On balance, this experience confirms the conclusion that implementation of trade reforms is not very successful when it is not accompanied by other measures to assure a shift in the real exchange rate—which is needed to produce the desired shifts in incentives. Experience also suggests that future reforms should ensure that export expansion programs are accompanied by significant import liberalization and action on the exchange rate. Experience does not suggest that import liberalization should be undertaken only after export reforms have increased the supply of foreign exchange. This kind of sequencing is likely to be self-defeating, since it is extremely difficult to reorient producers toward export markets as long as heavily sheltered domestic markets offer them sizable assured profits.
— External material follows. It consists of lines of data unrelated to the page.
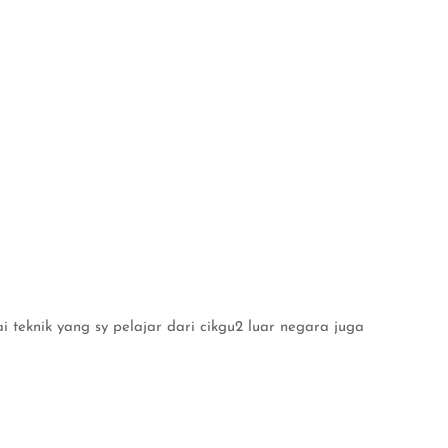
i teknik yang sy pelajar dari cikgu2 luar negara juga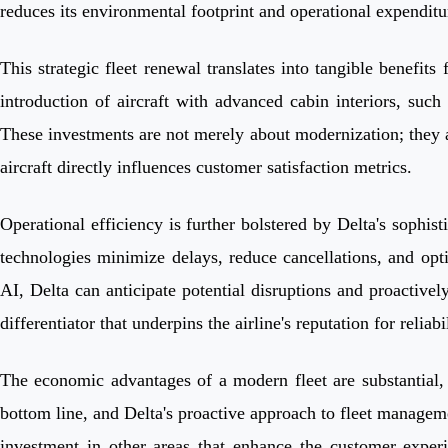
reduces its environmental footprint and operational expenditu
This strategic fleet renewal translates into tangible benefit
introduction of aircraft with advanced cabin interiors, suc
These investments are not merely about modernization; they ar
aircraft directly influences customer satisfaction metrics.
Operational efficiency is further bolstered by Delta's sophi
technologies minimize delays, reduce cancellations, and opti
AI, Delta can anticipate potential disruptions and proactive
differentiator that underpins the airline's reputation for reliabil
The economic advantages of a modern fleet are substantial, al
bottom line, and Delta's proactive approach to fleet manageme
investment in other areas that enhance the customer experi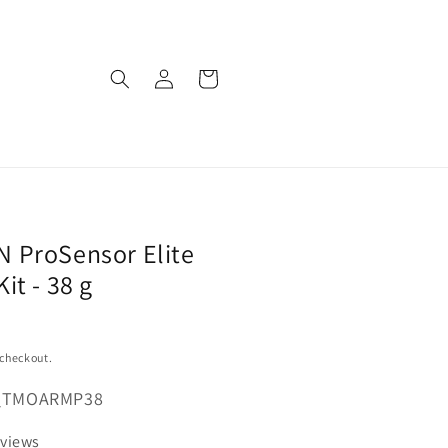
Log
Cart
in
 ProSensor Elite
it - 38 g
 checkout.
_TMOARMP38
eviews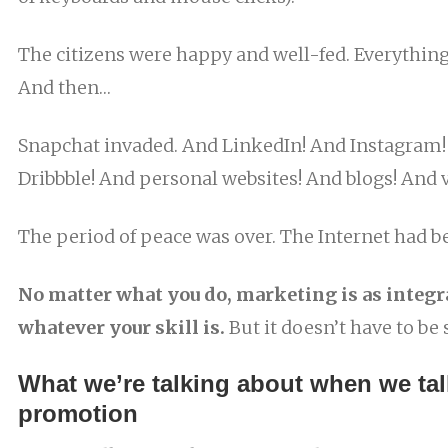
The citizens were happy and well-fed. Everythin
And then…
Snapchat invaded. And LinkedIn! And Instagram
Dribbble! And personal websites! And blogs! And 
The period of peace was over. The Internet had b
No matter what you do, marketing is as integra
whatever your skill is.
But it doesn’t have to be 
What we’re talking about when we tal
promotion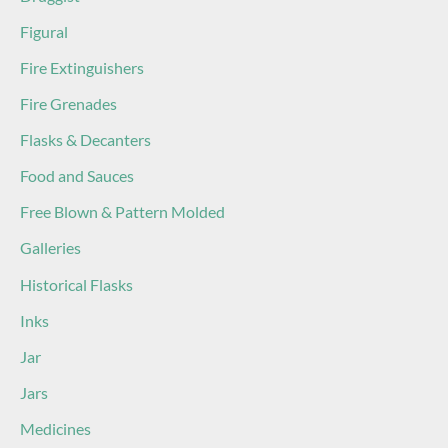
Figural
Fire Extinguishers
Fire Grenades
Flasks & Decanters
Food and Sauces
Free Blown & Pattern Molded
Galleries
Historical Flasks
Inks
Jar
Jars
Medicines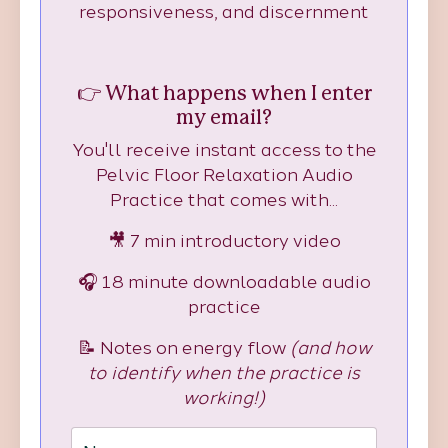
responsiveness, and discernment
👉 What happens when I enter
my email?
You'll receive instant access to the
Pelvic Floor Relaxation Audio
Practice that comes with...
🎥 7 min introductory video
🎧 18 minute downloadable audio
practice
📝 Notes on energy flow
(and how
to identify when the practice is
working!)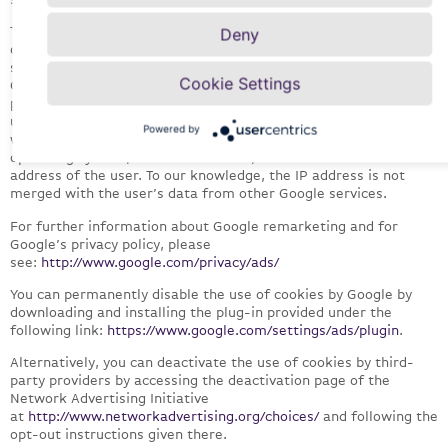
The Google marketing and remarketing services enable us to
Deny
display more targeted ads for and on our website in order to
show users relevant ads that may be of interest to them. The
Cookie Settings
Google marketing and remarketing cookies therefore record in
particular which websites the user has visited, what content the
user is interested in and what offers he/she has clicked on, as
Powered by
well as technical information concerning the browser and
operating system, referrer websites, session time and the IP
address of the user. To our knowledge, the IP address is not
merged with the user’s data from other Google services.
For further information about Google remarketing and for
Google’s privacy policy, please
see:
http://www.google.com/privacy/ads/
You can permanently disable the use of cookies by Google by
downloading and installing the plug-in provided under the
following link:
https://www.google.com/settings/ads/plugin
.
Alternatively, you can deactivate the use of cookies by third-
party providers by accessing the deactivation page of the
Network Advertising Initiative
at
http://www.networkadvertising.org/choices/
and following the
opt-out instructions given there.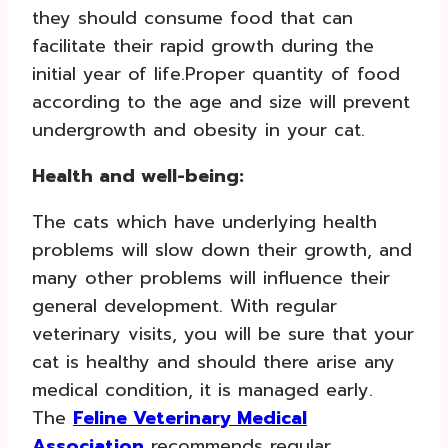
they should consume food that can
facilitate their rapid growth during the
initial year of life.Proper quantity of food
according to the age and size will prevent
undergrowth and obesity in your cat.
Health and well-being:
The cats which have underlying health
problems will slow down their growth, and
many other problems will influence their
general development. With regular
veterinary visits, you will be sure that your
cat is healthy and should there arise any
medical condition, it is managed early.
The
Feline Veterinary Medical
Association
recommends regular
Otherpricingpolicies. Changes in agricultural and energy pricing were also common features of many SALs and SELs. Agricultural pricing reforms almost invariably tried to raise producer prices to a level closer to international market price equivalents, and cut input and consumer subsidies (e.g., in Senegal and Pakistan). Agricultural sector loans to Morocco and reconstruction credits to Ghana had a similar approach. The same kinds of objectives were pursued in pricing energy in the SALs to Jamaica, Kenya, the Philippines, and Turkey.
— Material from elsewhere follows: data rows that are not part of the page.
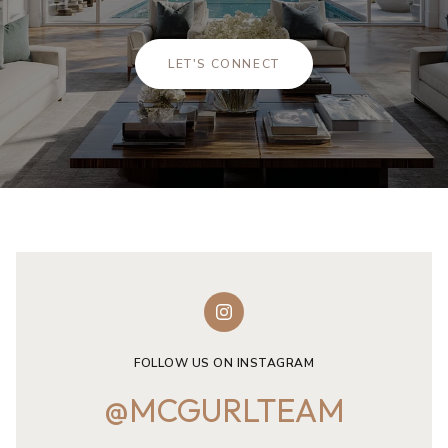
LET'S CONNECT
FOLLOW US ON INSTAGRAM
@MCGURLTEAM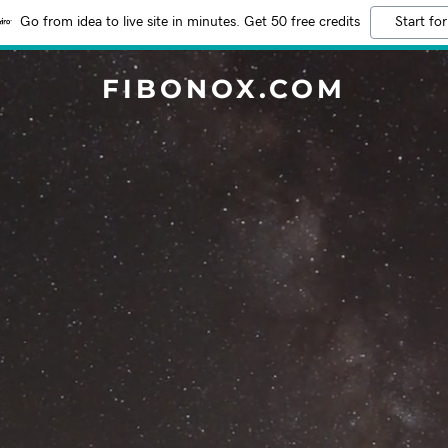
Go from idea to live site in minutes. Get 50 free credits
Start for
FIBONOX.COM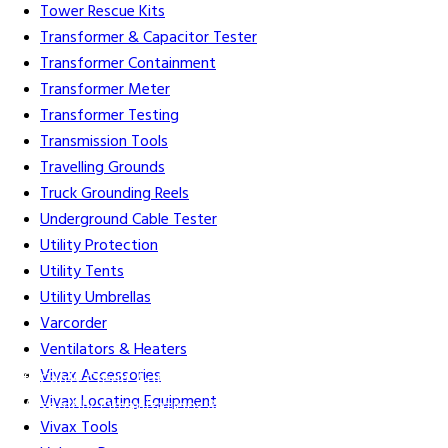
Tower Rescue Kits
Transformer & Capacitor Tester
Transformer Containment
Transformer Meter
Transformer Testing
Transmission Tools
Travelling Grounds
Truck Grounding Reels
Underground Cable Tester
Utility Protection
Utility Tents
Utility Umbrellas
Varcorder
Ventilators & Heaters
Vivax Accessories
Gift Cards
Credit Application
Training & Events
Repair and
Vivax Locating Equipment
Assembly
Organizations & Links
Our Story
Equipment
Vivax Tools
Leasing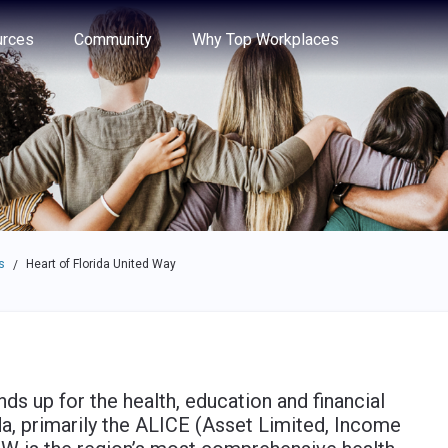
e through the options.
rces
Community
Why Top Workplaces
s
Heart of Florida United Way
/
s up for the health, education and financial
ida, primarily the ALICE (Asset Limited, Income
Experience with these loans suggests that most of these reforms, especially those related to the energy sector, were implemented with significant benefits to the recipient. In several cases there has been evidence of increased agricultural production and improved rural incomes (e.g., Ghana and Thailand), and of increased conservation and efficient import substitution of energy resources.

An important issue in this area is how to deal with the transitional costs entailed by raising the foodstuff prices paid by politically powerful urban consumers. This issue has caused serious difficulties in at least one recent case. A key concern about Bank programs in support of adjustment and growth has been the extent to which such programs have adequately addressed the effects of adjustment on the poor. A review of the Bank’s experience in this area suggests that programs which supported effective reforms to improve efficiency and increase productivity benefited the poor through the restoration of overall growth. Past experience also suggests that such programs have a positive effect in promoting a more equitable distribution of income over time. But there are frequently transition costs to the adjustment. In recognition of this, the Bank has also designed programs specifically aimed at poverty issues related to adjustment. Greater attention needs to be directed to the distributional impact of public sector consumption expenditures, however, as well as to designing employment assistance programs that would ease the burden of structural adjustment in the short term.
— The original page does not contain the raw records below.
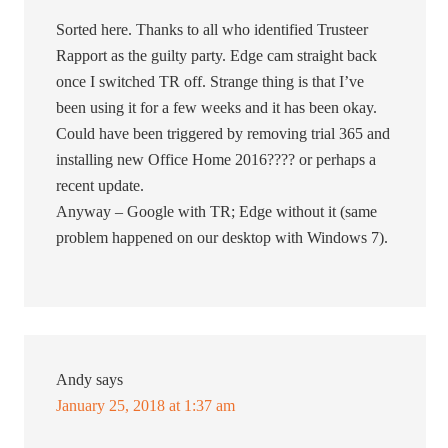
Sorted here. Thanks to all who identified Trusteer
Rapport as the guilty party. Edge cam straight back
once I switched TR off. Strange thing is that I’ve
been using it for a few weeks and it has been okay.
Could have been triggered by removing trial 365 and
installing new Office Home 2016???? or perhaps a
recent update.
Anyway – Google with TR; Edge without it (same
problem happened on our desktop with Windows 7).
Andy
says
January 25, 2018 at 1:37 am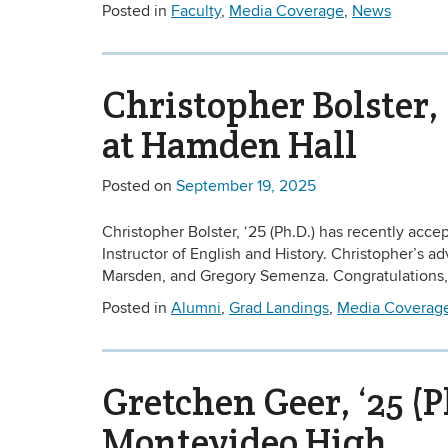
Posted in
Faculty
,
Media Coverage
,
News
Christopher Bolster, 
at Hamden Hall
Posted on
September 19, 2025
Christopher Bolster, ‘25 (Ph.D.) has recently acc
Instructor of English and History. Christopher’s 
Marsden, and Gregory Semenza. Congratulations,
Posted in
Alumni
,
Grad Landings
,
Media Coverag
Gretchen Geer, ‘25 (P
Montevideo High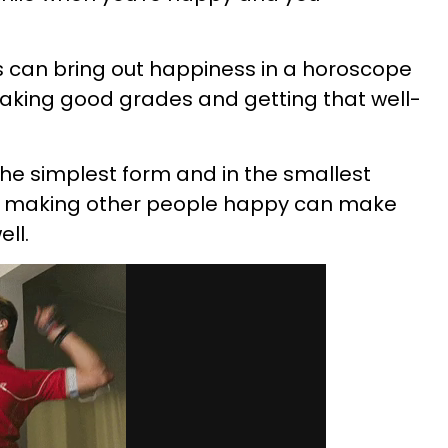
s can bring out happiness in a horoscope
, making good grades and getting that well-
he simplest form and in the smallest
nd making other people happy can make
ll.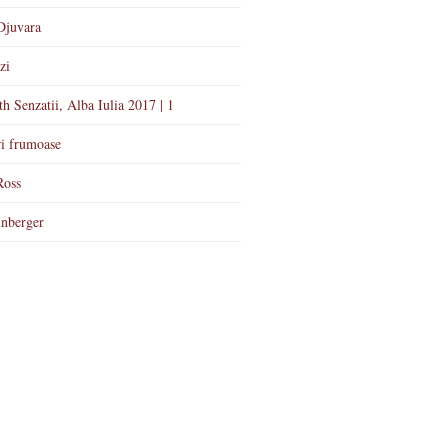
Djuvara
zi
th Senzatii, Alba Iulia 2017 | 1
i frumoase
Ross
nberger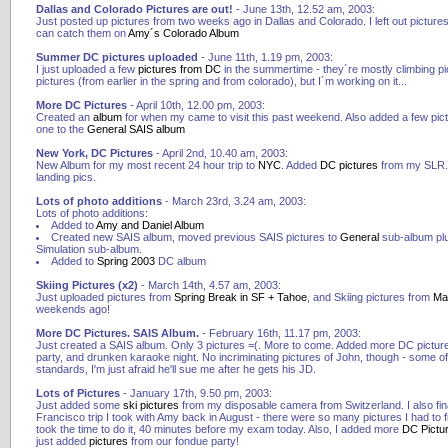
Dallas and Colorado Pictures are out!
- June 13th, 12.52 am, 2003:
Just posted up pictures from two weeks ago in Dallas and Colorado. I left out pictures
can catch them on
Amy´s Colorado Album
Summer DC pictures uploaded
- June 11th, 1.19 pm, 2003:
I just uploaded a few
pictures from DC
in the summertime - they´re mostly climbing pic
pictures (from earlier in the spring and from colorado), but I´m working on it...
More DC Pictures
- April 10th, 12.00 pm, 2003:
Created an
album
for when my came to visit this past weekend. Also added a few pic
one to the
General SAIS album
New York, DC Pictures
- April 2nd, 10.40 am, 2003:
New Album for my most recent 24 hour trip to
NYC
. Added
DC pictures
from my SLR. 
landing pics.
Lots of photo additions
- March 23rd, 3.24 am, 2003:
Lots of photo additions:
Added to
Amy and Daniel Album
Created new SAIS album, moved previous SAIS pictures to
General
sub-album pl
Simulation sub-album.
Added to
Spring 2003
DC album
Skiing Pictures (x2)
- March 14th, 4.57 am, 2003:
Just uploaded pictures from
Spring Break in SF + Tahoe
, and Skiing pictures from
Ma
weekends ago!
More DC Pictures. SAIS Album.
- February 16th, 11.17 pm, 2003:
Just created a SAIS album. Only 3 pictures =(. More to come. Added more DC picture
party, and drunken karaoke night. No incriminating pictures of John, though - some o
standards, I'm just afraid he'll sue me after he gets his JD.
Lots of Pictures
- January 17th, 9.50 pm, 2003:
Just added some
ski pictures
from my disposable camera from Switzerland. I also fi
Francisco trip I took with Amy back in August - there were so many pictures I had to fi
took the time to do it, 40 minutes before my exam today. Also, I added more
DC Pictu
just added
pictures
from our fondue party!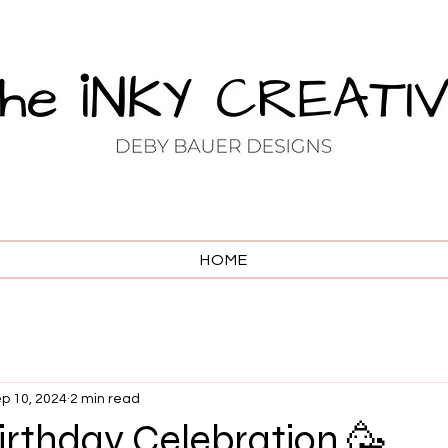
HOME
p 10, 2024
2 min read
 Birthday Celebration 🥳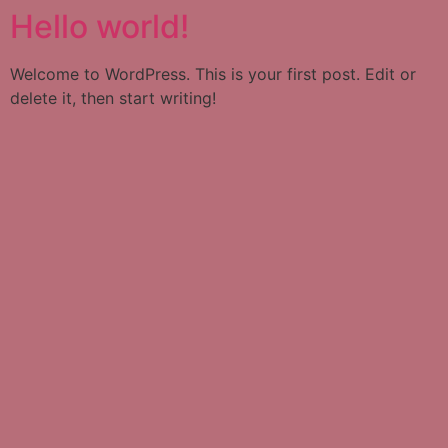
Hello world!
Welcome to WordPress. This is your first post. Edit or
delete it, then start writing!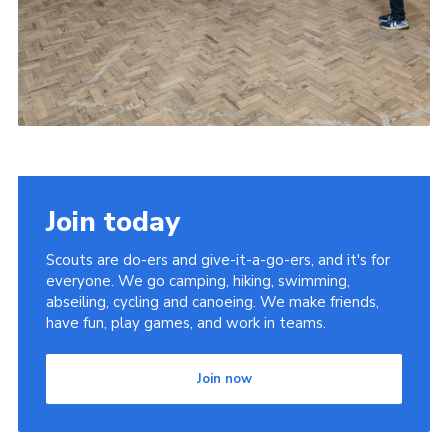
Join today
Scouts are do-ers and give-it-a-go-ers, and it's for
everyone. We go camping, hiking, swimming,
abseiling, cycling and canoeing. We make friends,
have fun, play games, and work in teams.
Join now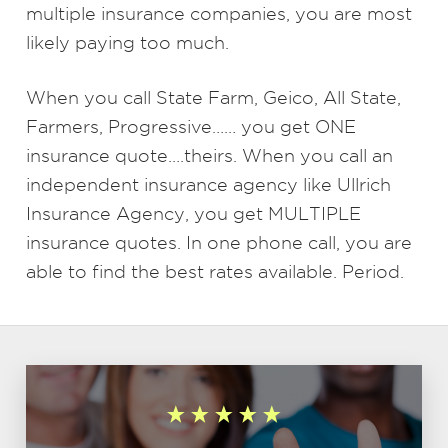
multiple insurance companies, you are most
likely paying too much.
When you call State Farm, Geico, All State,
Farmers, Progressive…… you get ONE
insurance quote….theirs. When you call an
independent insurance agency like Ullrich
Insurance Agency, you get MULTIPLE
insurance quotes. In one phone call, you are
able to find the best rates available. Period.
The Bank has a variety of lending instruments to support policy reform in member countries. Over the last six years, the Bank has increased the proportion of its total commitments represented by sectoral and structural adjustment lending in support of broad economic and sectoral policy reforms. The increase has been especially pronounced for the two sets of economies currently facing the most serious problems of adjustment and growth, namely, the countries of Sub-Saharan Africa and the heavily indebted middle-income countries.

Experience with such lending suggests that consistent pursuit of the kinds of policy reforms the Bank has supported in recent years will promote adjustment and growth in member countries. Given the problems facing developing countries today, the direction of policy reforms already pursued by the Bank should be maintained. In the light of uncertainties about the appropriate pacing and sequencing of such reforms, however, it is important to be flexible in implementing adjustment programs. This means that country reform programs will need to be reviewed frequently to ensure that they are on track, and that the Bank will have to be prepared to support modifications in policy reform packages in the light of both domestic and international developments. Where policy reforms to promote generally desirable structural change give rise to transitional costs for the poor, the Bank will continue working with governments to develop programs to address such problems.